Eso es la quimioterapia…

La sala donde te suministran la quimioterapia es oscura, como casi todas las cosas que rodean al cáncer. Allí no hay Pedros, ni amigos, sólo unas horas detenidas en el tiempo en las que intentas no pensar en nada. Eso es la quimioterapia, eso y la rabia de saber que hay algo dentro de tu cuerpo, un intruso, que de alguna manera va a acabar jodiéndote.

Aquella primera sesión me quemó la garganta y me dejó sin fuerza durante unos cuantos días, pero salí adelante. La segunda sesión pudo conmigo y una tarde-noche del mes de noviembre la fiebre comenzó a subir y yo terminé en un taxi camino del Hospital Miguel Servet junto a mi mujer y mi hija Ángela.

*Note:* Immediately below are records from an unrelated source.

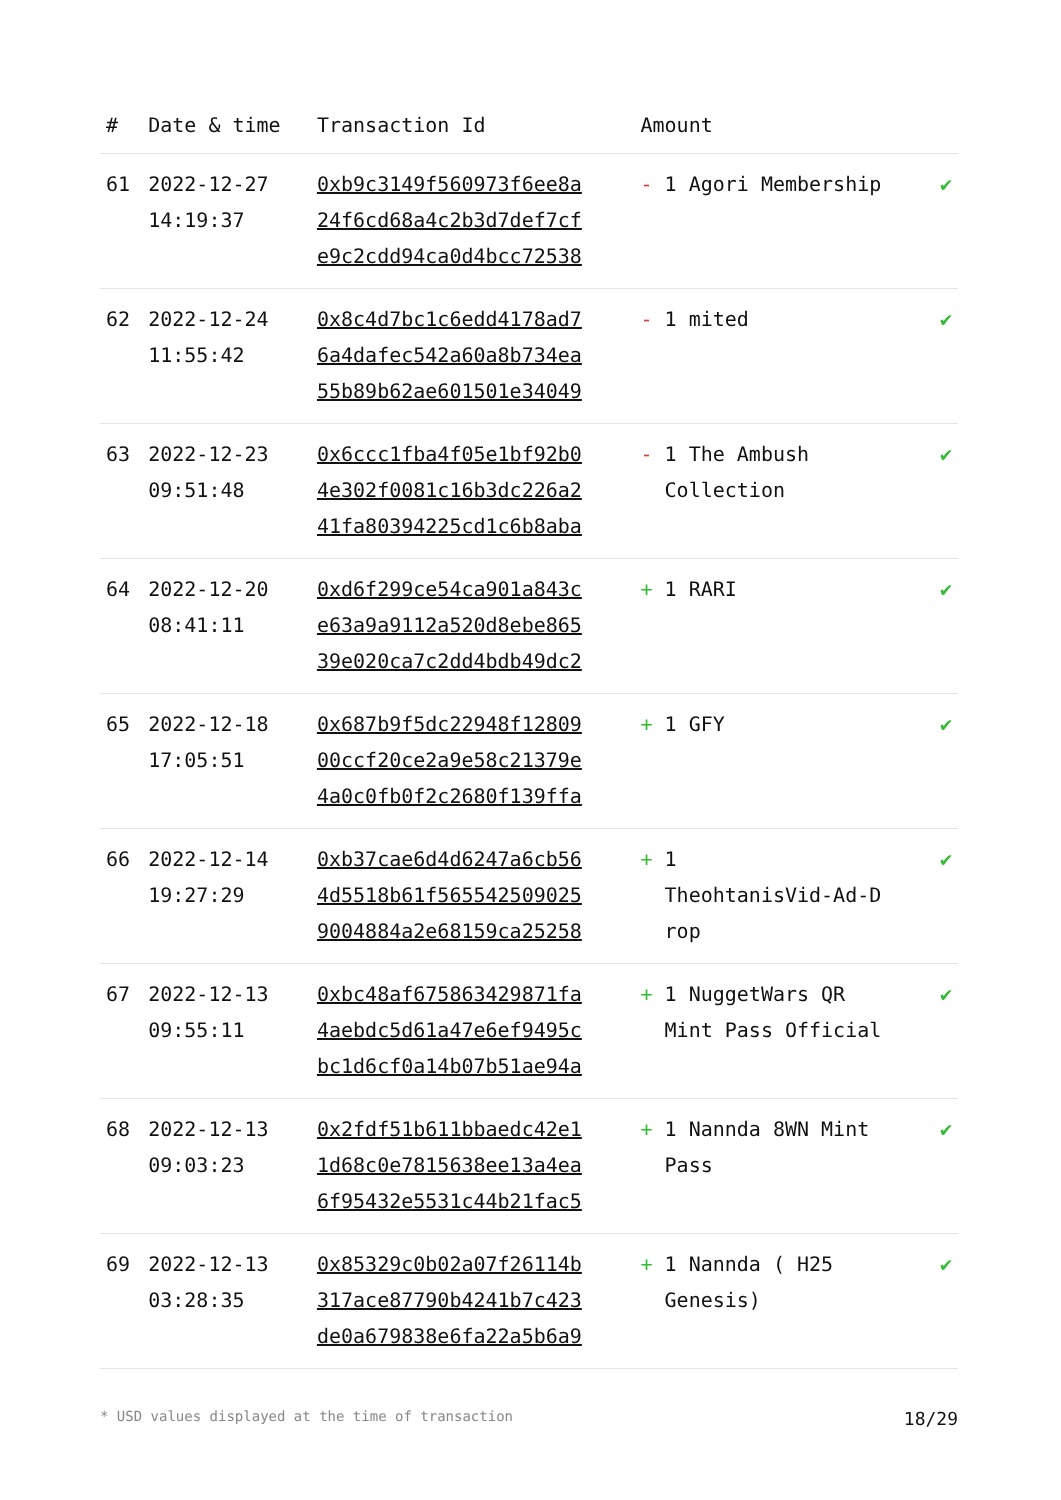| # | Date & time | Transaction Id | Amount | |
| --- | --- | --- | --- | --- |
| 61 | 2022-12-27 14:19:37 | 0xb9c3149f560973f6ee8a 24f6cd68a4c2b3d7def7cf e9c2cdd94ca0d4bcc72538 | - 1 Agori Membership | ✔ |
| 62 | 2022-12-24 11:55:42 | 0x8c4d7bc1c6edd4178ad7 6a4dafec542a60a8b734ea 55b89b62ae601501e34049 | - 1 mited | ✔ |
| 63 | 2022-12-23 09:51:48 | 0x6ccc1fba4f05e1bf92b0 4e302f0081c16b3dc226a2 41fa80394225cd1c6b8aba | - 1 The Ambush Collection | ✔ |
| 64 | 2022-12-20 08:41:11 | 0xd6f299ce54ca901a843c e63a9a9112a520d8ebe865 39e020ca7c2dd4bdb49dc2 | + 1 RARI | ✔ |
| 65 | 2022-12-18 17:05:51 | 0x687b9f5dc22948f12809 00ccf20ce2a9e58c21379e 4a0c0fb0f2c2680f139ffa | + 1 GFY | ✔ |
| 66 | 2022-12-14 19:27:29 | 0xb37cae6d4d6247a6cb56 4d5518b61f565542509025 9004884a2e68159ca25258 | + 1 TheohtanisVid-Ad-D rop | ✔ |
| 67 | 2022-12-13 09:55:11 | 0xbc48af675863429871fa 4aebdc5d61a47e6ef9495c bc1d6cf0a14b07b51ae94a | + 1 NuggetWars QR Mint Pass Official | ✔ |
| 68 | 2022-12-13 09:03:23 | 0x2fdf51b611bbaedc42e1 1d68c0e7815638ee13a4ea 6f95432e5531c44b21fac5 | + 1 Nannda 8WN Mint Pass | ✔ |
| 69 | 2022-12-13 03:28:35 | 0x85329c0b02a07f26114b 317ace87790b4241b7c423 de0a679838e6fa22a5b6a9 | + 1 Nannda ( H25 Genesis) | ✔ |
* USD values displayed at the time of transaction 18/29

Entonces apenas sabíamos de nada. Esperamos y esperamos, hasta que a eso de las doce de la noche un médico de urgencia aseguró que tenía que quedarme ingresado: mis defensas no existían.

Aquélla fue la primera vez que me ingresaron en la planta de Oncología: habitación 807, y aquélla también fue la primera vez que me enfrente al cáncer reflejado en mi compañero de habitación, un hombre al que habían operado de estómago y que se encontraba en una situación muy delicada. Se llamaba Andrés y le gustaba fumar y decía que seguiría haciéndolo hasta que muriera. En aquellos días yo estaba bastante fastidiado y la verdad es que mi relación con Andrés fue muy escasa: él tenía dificultad para hablar y yo muy pocas ganas.

Los amigos fueron desfilando en esos días por la habitación 807 para intentar amenizar mi tiempo. Me acuerdo sobre todo de Miguel Mena; Miguel vino uno de los primeros y la tarde que pasé junto a él la recuerdo por dos razones: cogió una silla y se sentó al lado de mi cama para estar conmigo, junto a mí; después comenzó a hablarme de su vida. Normalmente con mis amigos hablo de política, de literatura, de fútbol, de Aragón, de las cosas que les pasan a los demás, pero nunca de las que nos pasan a nosotros mismos. Miguel encierra en su cuerpo una gran ternura y aquella tarde en aquella habitación de hospital me desgranó una parte importante de su vida, la que estaba padeciendo en aquellos días. Por unos momentos me sentí menos víctima.

Los días de hospital son largos y de eso iba a acabar sabiendo mucho. En aquella ocasión sólo estuve ingresado cuatro días, y la verdad es que la mayor parte del tiempo la pasé leyendo y escuchando la radio, que para mí siempre ha sido un lugar en el que refugiarme. Soy lector habitual de periódicos, pero la radio forma parte de mi vida, de mi infancia. Para mí es un tesoro que te permite no estar solo y eso en un hospital es fundamental, ya que los hospitales suelen ponerte la cabeza en un lugar cerrado del que es difícil salir: hay un orden circular que acaba convirtiéndote en un ser totalmente prescindible. Yo descubrí eso en mi primer ingreso y lo terrible es que lo he seguido experimentando en los demás: estás vivo, pero tu vida está detenida, también tu pensamiento. Son como ciudades dentro de otras ciudades, pero son ciudades en las que no se construye ni se transforma nada, sólo se espera: el alta o la muerte.